Sunday, July 5, 2009

Understand why people commit fraud

To be able to be in a position to understand how fraud is committed, reduce the likelihood of it happening and if it does, investigate it thoroughly, we must first understand why people commit fraud.

There are four components to why a person commits fraud, as follows:


Pressure on the person is the reason people make the decision to commit fraud. Pressure includes:

  • Living beyond ones means;
  • Greed;
  • Poor credit;
  • Personal financial loss;
  • Unexpected financial needs.


Rationalisation is how a person who commits the fraud believes what they are doing is reasonable. It must be remembered that rationalisation is in the mind of the person committing the fraud, not what a reasonable person would consider to be rational. Some of the ways a person committing fraud rationalises what they are doing are as follows:

  • “It’s only a loan. I’ll pay it back as soon as I can."
  • “They didn’t give me the pay rise I deserve.”
  • “Nobody will get hurt. It’s only a company not a person.”
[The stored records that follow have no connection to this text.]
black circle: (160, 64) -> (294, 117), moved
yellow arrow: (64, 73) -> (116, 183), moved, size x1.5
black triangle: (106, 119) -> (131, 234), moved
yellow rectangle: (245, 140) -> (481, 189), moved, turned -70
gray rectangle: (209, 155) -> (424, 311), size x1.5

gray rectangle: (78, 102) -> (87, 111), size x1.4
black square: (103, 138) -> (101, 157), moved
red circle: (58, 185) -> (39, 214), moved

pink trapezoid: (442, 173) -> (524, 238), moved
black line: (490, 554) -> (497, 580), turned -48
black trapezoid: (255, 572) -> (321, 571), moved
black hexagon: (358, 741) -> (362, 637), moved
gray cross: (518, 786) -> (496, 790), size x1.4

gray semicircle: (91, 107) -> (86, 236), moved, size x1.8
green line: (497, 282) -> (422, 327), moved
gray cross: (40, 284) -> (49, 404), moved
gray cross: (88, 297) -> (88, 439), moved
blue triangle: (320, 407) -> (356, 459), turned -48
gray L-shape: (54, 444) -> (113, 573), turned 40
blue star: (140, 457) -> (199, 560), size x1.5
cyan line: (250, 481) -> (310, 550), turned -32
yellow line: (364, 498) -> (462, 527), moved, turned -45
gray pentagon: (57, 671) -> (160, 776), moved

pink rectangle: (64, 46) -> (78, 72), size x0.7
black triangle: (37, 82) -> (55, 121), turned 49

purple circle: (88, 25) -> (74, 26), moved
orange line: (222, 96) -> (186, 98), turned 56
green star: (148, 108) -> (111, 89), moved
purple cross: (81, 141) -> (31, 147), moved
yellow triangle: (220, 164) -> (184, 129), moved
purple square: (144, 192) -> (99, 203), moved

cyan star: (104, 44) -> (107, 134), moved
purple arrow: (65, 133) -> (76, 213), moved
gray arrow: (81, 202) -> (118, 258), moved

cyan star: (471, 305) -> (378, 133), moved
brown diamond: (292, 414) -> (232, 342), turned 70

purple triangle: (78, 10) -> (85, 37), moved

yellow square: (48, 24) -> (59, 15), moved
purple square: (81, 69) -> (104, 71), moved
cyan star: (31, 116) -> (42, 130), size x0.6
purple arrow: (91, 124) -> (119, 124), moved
Opportunity is what within the organisation allows the person to commit fraud including a lack of controls, poor culture within the organisation or failure of management to handle fraud appropriately. Consider opportunity as follows:

A perceived opportunity
Ability to conceal the fraud
Avoidance of it being discovered
Avoidance of it being punished


Capability means that a person is able to commit the fraud, for example:

  • The person’s position in the organisation provides them with the ability to exploit an opportunity to commit fraud that may not be available to others;
  • The person is smart enough to understand and exploit weaknesses in internal controls and be able to use their position and access to exploit the weakness;
  • The person has a strong ego and confidence that he/she will not be detected or he/she believes he/she could talk himself/herself out of trouble if caught – a person’s arrogance;
  • He/she can coerce others to commit or conceal fraud – he/she has a persuasive personality;
  • He/she lies effectively and consistently – he/she must be able to look management, auditors, investors, bankers and others in the eye and lie convincingly;
  • He/she deals very well with stress – committing and managing the fraud over time can be very stressful.